We all know that when we visit a foreign country, we ought to respect that country’s laws and customs. If you do not wish to do this, then stay at home. Thus it might well be the case that sensible people steer clear of Sudan for the foreseeable future.
You may remember the “teddy bear blasphemy case” back in 2007 which dominated the news for some time. A British teacher in a Sudanese junior school invited her class to vote on what name to give the class teddy bear. It all escalated somewhat: she was arrested and that Friday after prayers a mob of 10,000 men streamed through Khartoum demanding her execution. The law had sentenced her to a mere fifteen days in jail, but the crowd thought that this was intolerable leniency. After considerable pressure from the British government the teacher was released and repatriated.
Now, no one, at least no one sensible, is saying that we should deliberately antagonise people’s deeply held cultural and religious beliefs. Provocations are unwise. But at the same time, we have to ask ourselves, what sort of a country is it that seems so keen on the death penalty for perceived insults to its religion? It is perfectly true that there are many people in America and Britain who believe that certain people deserve the death penalty (something I deplore, by the way), but this is not quite the same as what happened in Sudan back in 2007. And not only in Sudan, and not only in 2007. Back in February 1989 mobs gathered in Britain itself to burn a book and demand the execution of its author.
To want to kill people who annoy you is intemperate. These feelings of anger need to be brought under control; expression of such feelings should never be encouraged. Yet, disgracefully, there were very few to stand up for Mr Rushdie back in 1989.
Sudan, having revealed its true character in the teddy bear case, has now done the same thing once more in the case of Meriam Yehya Ibrahim, the pregnant women condemned to death for apostasy. Amnesty International is supporting her case, and as she is pregnant, and the sentence cannot be carried out just yet, there is a chance that international pressure can be brought to bear; and, one hopes, internal pressure as well.
It is important to understand the reasoning of the Sudanese law in this matter. Meriam is, they say, a Muslim. Her father was Muslim, ergo she is Muslim. She is a professing Orthodox Christian, and has never been a professing Muslim, as she has told us, and we should have no difficulty believing. So, we have the clash of two world views here: religion as something you inherit, like ethnicity, versus religion as a belief system you freely profess. Incidentally, on these grounds President Obama himself ought to be indicted for apostasy as he is the child of a Muslim father, just like Meriam, and thus “ought” to be considered Muslim.

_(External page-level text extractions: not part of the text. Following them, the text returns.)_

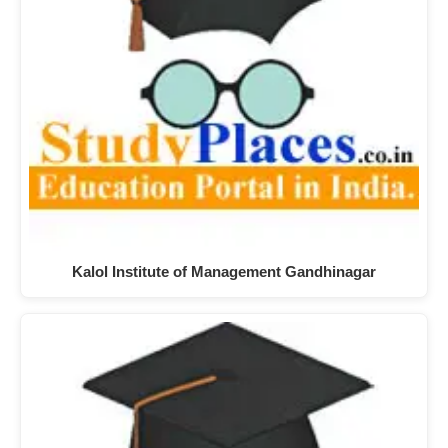
Kalol Institute of Management Gandhinagar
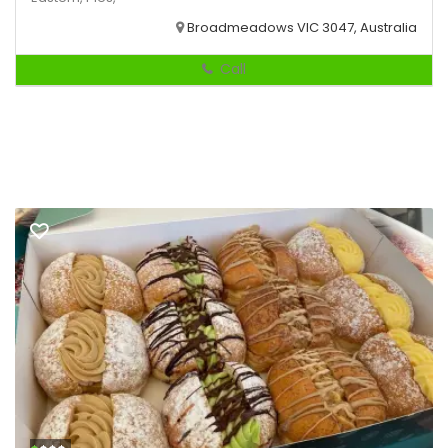
Broadmeadows VIC 3047, Australia
Call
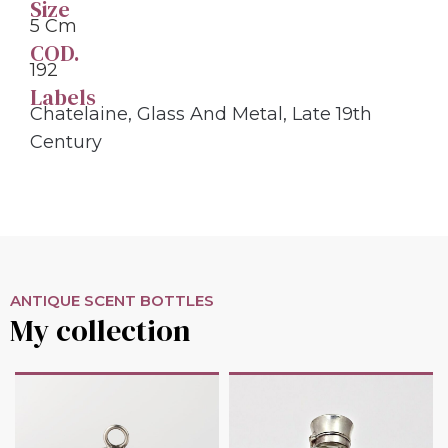
Size
5 Cm
COD.
192
Labels
Chatelaine
,
Glass And Metal
,
Late 19th
Century
ANTIQUE SCENT BOTTLES
My collection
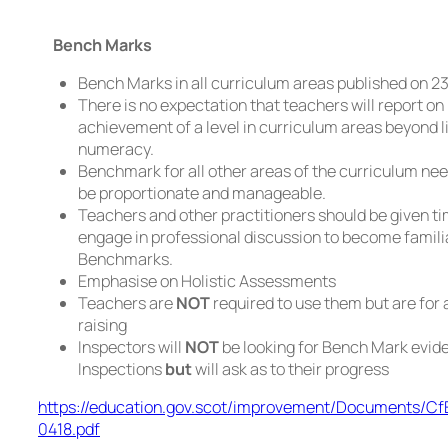
Bench Marks
Bench Marks in all curriculum areas published on 2
There is no expectation that teachers will report on 
achievement of a level in curriculum areas beyond l
numeracy.
Benchmark for all other areas of the curriculum nee
be proportionate and manageable.
Teachers and other practitioners should be given ti
engage in professional discussion to become famili
Benchmarks.
Emphasise on Holistic Assessments
Teachers are
NOT
required to use them but are for
raising
Inspectors will
NOT
be looking for Bench Mark evid
Inspections
but
will ask as to their progress
https://education.gov.scot/improvement/Documents/C
0418.pdf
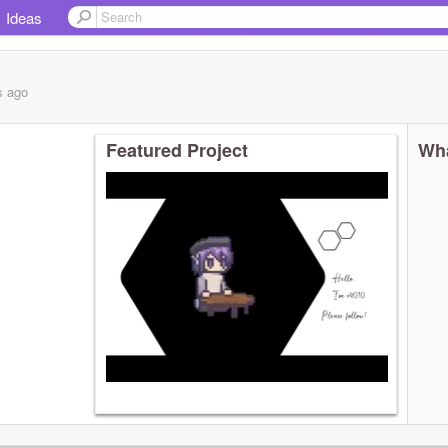
Ideas
s
ago
Featured Project
Wha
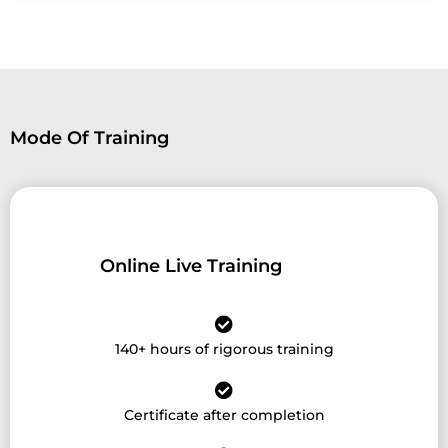
Mode Of Training
Online Live Training
140+ hours of rigorous training
Certificate after completion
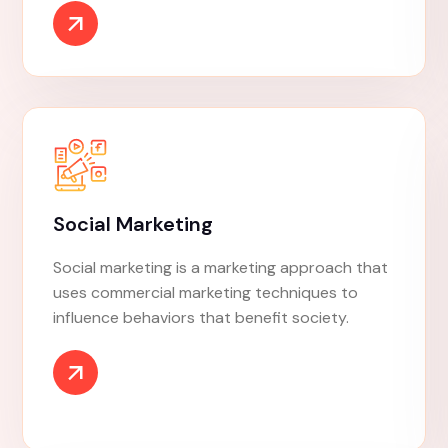
SEO Marketing
Search engine optimization is the process of
improving the quality and quantity of website
traffic to a website or a web page from
search engines. SEO targets unpaid traffic
rather than direct traffic or paid traffic.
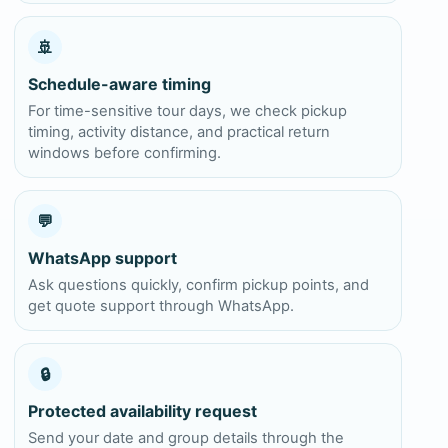
🚢
Schedule-aware timing
For time-sensitive tour days, we check pickup
timing, activity distance, and practical return
windows before confirming.
💬
WhatsApp support
Ask questions quickly, confirm pickup points, and
get quote support through WhatsApp.
🔒
Protected availability request
Send your date and group details through the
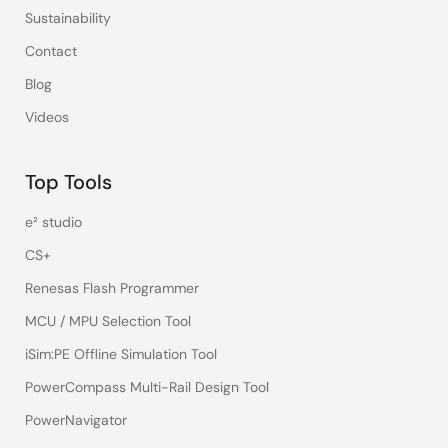
Sustainability
Contact
Blog
Videos
Top Tools
e² studio
CS+
Renesas Flash Programmer
MCU / MPU Selection Tool
iSim:PE Offline Simulation Tool
PowerCompass Multi-Rail Design Tool
PowerNavigator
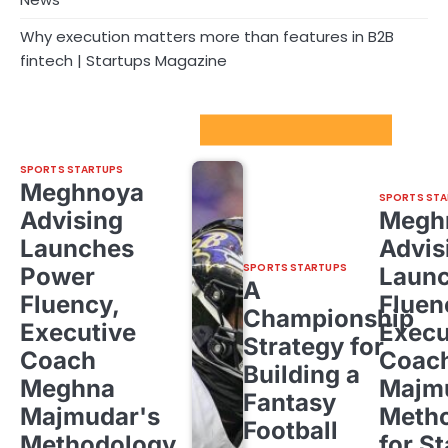
Why execution matters more than features in B2B
fintech | Startups Magazine
Sport Startups Update
SPORTS STARTUPS
Meghnoya
SPORTS STA
Advising
Megh
Launches
Advis
SPORTS STARTUPS
Power
Laun
A
Fluency,
Fluen
Championship
Executive
Execu
Strategy for
Coach
Coac
Building a
Meghna
Majm
Fantasy
Majmudar's
Meth
Football
Methodology
for St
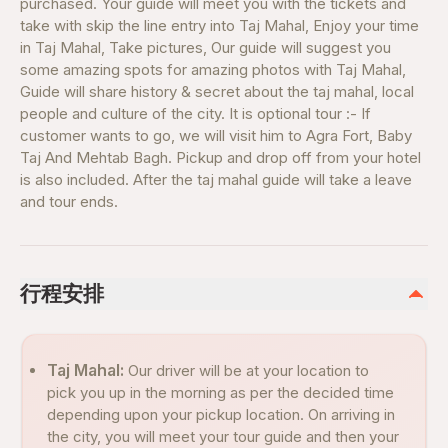
purchased. Your guide will meet you with the tickets and
take with skip the line entry into Taj Mahal, Enjoy your time
in Taj Mahal, Take pictures, Our guide will suggest you
some amazing spots for amazing photos with Taj Mahal,
Guide will share history & secret about the taj mahal, local
people and culture of the city. It is optional tour :- If
customer wants to go, we will visit him to Agra Fort, Baby
Taj And Mehtab Bagh. Pickup and drop off from your hotel
is also included. After the taj mahal guide will take a leave
and tour ends.
行程安排
Taj Mahal:
Our driver will be at your location to
pick you up in the morning as per the decided time
depending upon your pickup location. On arriving in
the city, you will meet your tour guide and then your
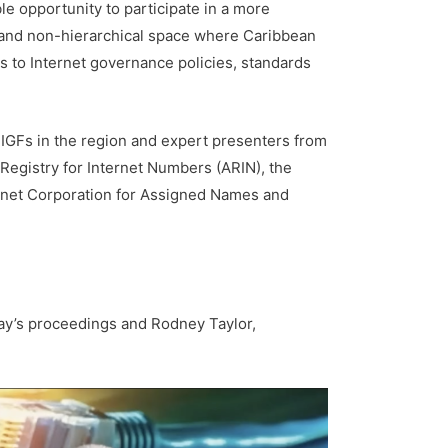
le opportunity to participate in a more
e and non-hierarchical space where Caribbean
s to Internet governance policies, standards
l IGFs in the region and expert presenters from
 Registry for Internet Numbers (ARIN), the
ernet Corporation for Assigned Names and
y’s proceedings and Rodney Taylor,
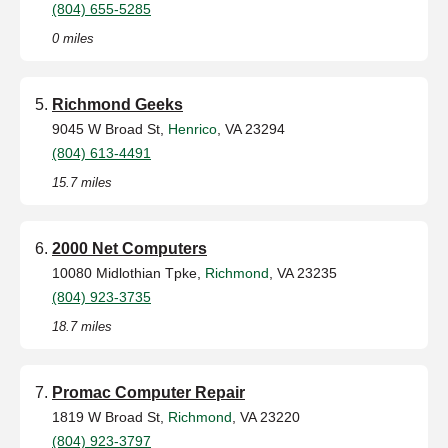
(804) 655-5285
0 miles
Richmond Geeks
9045 W Broad St,
Henrico
, VA 23294
(804) 613-4491
15.7 miles
2000 Net Computers
10080 Midlothian Tpke,
Richmond
, VA 23235
(804) 923-3735
18.7 miles
Promac Computer Repair
1819 W Broad St,
Richmond
, VA 23220
(804) 923-3797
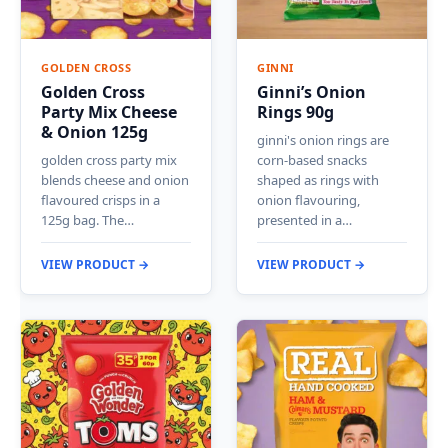
GOLDEN CROSS
GINNI
Golden Cross
Ginni’s Onion
Party Mix Cheese
Rings 90g
& Onion 125g
ginni's onion rings are
golden cross party mix
corn-based snacks
blends cheese and onion
shaped as rings with
flavoured crisps in a
onion flavouring,
125g bag. The…
presented in a…
VIEW PRODUCT →
VIEW PRODUCT →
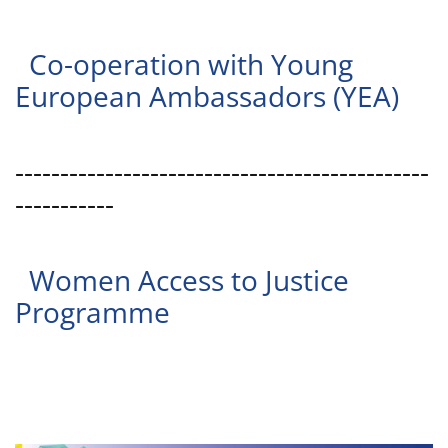
Co-operation with Young
European Ambassadors (YEA)
----------------------------------------------
-----------
Women Access to Justice
Programme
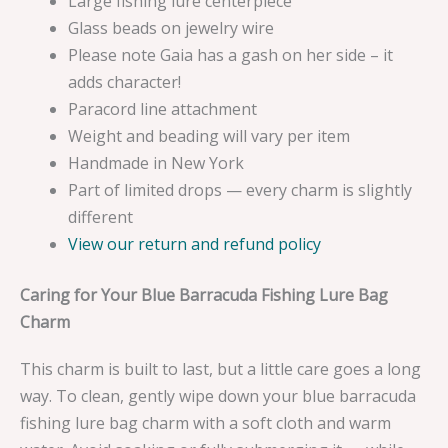
Large fishing lure centerpiece
Glass beads on jewelry wire
Please note Gaia has a gash on her side – it
adds character!
Paracord line attachment
Weight and beading will vary per item
Handmade in New York
Part of limited drops — every charm is slightly
different
View our return and refund policy
Caring for Your Blue Barracuda Fishing Lure Bag
Charm
This charm is built to last, but a little care goes a long
way. To clean, gently wipe down your blue barracuda
fishing lure bag charm with a soft cloth and warm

Here in the West religious identity is a matter of personal choice. Now, it is perfectly true that when someone leaves the Catholic Church, through a formal act of defection, they incur a penalty in canon law, that of excommunication, thorough which they lose all the rights and privileges that they once enjoyed as Catholics. Such a penalty is only incurred under certain conditions, though – it does not apply to children under the age of fourteen. Hence, another American politician, Mrs Palin, was brought up Catholic, but joined a Protestant church as a child: she is not under the penalty of excommunication. Even if she were, as an ex-member of the Church, it is hard to see what difference it would make to her in practical terms.
Meriam’s case tells us a great deal about the Muslim mindset as it exists in Sudan today. Clearly the Muslims feel that they are under siege. They imagine slights when none are intended, as in the teddy bear case, and apostasy where none has taken place. But even if Meriam had apostatised, that is turned from Islam to Christianity, even then, any non-religious sanction against her would be utterly outrageous.
In the end, the Sudanese need to change. They need to recognise that the rights of conscience are sovereign, and that the rights of conscience trump every legal system (as the Catholic Church teaches, and not only the Catholic Church.) If they did so, I am sure Sudan would be a happier country. Meanwhile, let us pray sanity may prevail, and let us pray for Meriam, her safety and that of her child. And let us all keep away from Sudan.